Demonstrates production-scale TTS for classical Sanskrit, a low-resource language with complex phonological requirements.

Prof. Prathosh A P of Indian Institute of Science, Bengaluru has released Vāgdhenu, a meter-aware text-to-speech system for Sanskrit chanting. Trained on ~5 hours of single-speaker chant audio, it achieves an expert MOS of 4.6 and has rendered over 23,000 verses across two major Sanskrit corpora.

Vāgdhenu is a vṛtta (meter) aware śloka-to-chant TTS system for Sanskrit developed by Prof. Prathosh A P at the Indian Institute of Science, Bengaluru. The system uses a flow-matching TTS backbone retrained on a purpose-recorded single-speaker Sanskrit chant corpus of approximately 5 hours, with a fine-tuned neural vocoder optimized for the chant register. It achieves an expert Mean Opinion Score (MOS) of approximately 4.6.

The pipeline includes a script-aware frontend routing Sanskrit through Kannada orthography to avoid Hindi schwa-deletion artifacts from Devanagari, and correctly handles visarga sandhi, aspiration contrasts, three sibilants, the full retroflex series, homorganic anusvāra, and vocalic ṝ. A meter-detection mechanism selects a matched reference chant pattern using the half-reference rule.

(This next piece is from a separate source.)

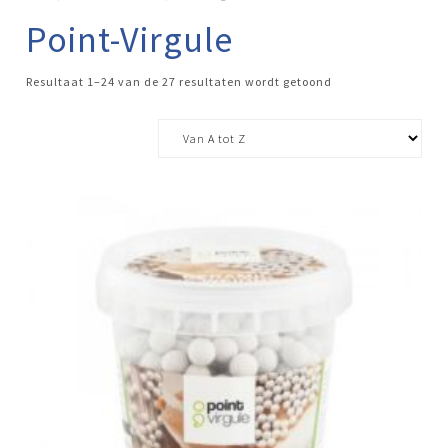
Point-Virgule
Resultaat 1–24 van de 27 resultaten wordt getoond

The system has been deployed at scale, generating approximately 17.5 hours of audio for the Mahābhārata Tātparya Nirṇaya (5,183 verses) and chanting for approximately 18,000 verses of the Śrīmad Bhāgavatam. The latter powers Bhāgavata-VāNi, a free offline app available on Android and iOS supporting 10 Indian scripts with karaoke-style line highlighting. A companion tool, Vāgbodhinī, uses the system as a reference for Sanskrit pronunciation coaching. Code is released under Apache-2.0, data under CC-BY-4.0, using AI4Bharat IndicF5 and NVIDIA BigVGAN-v2 base models.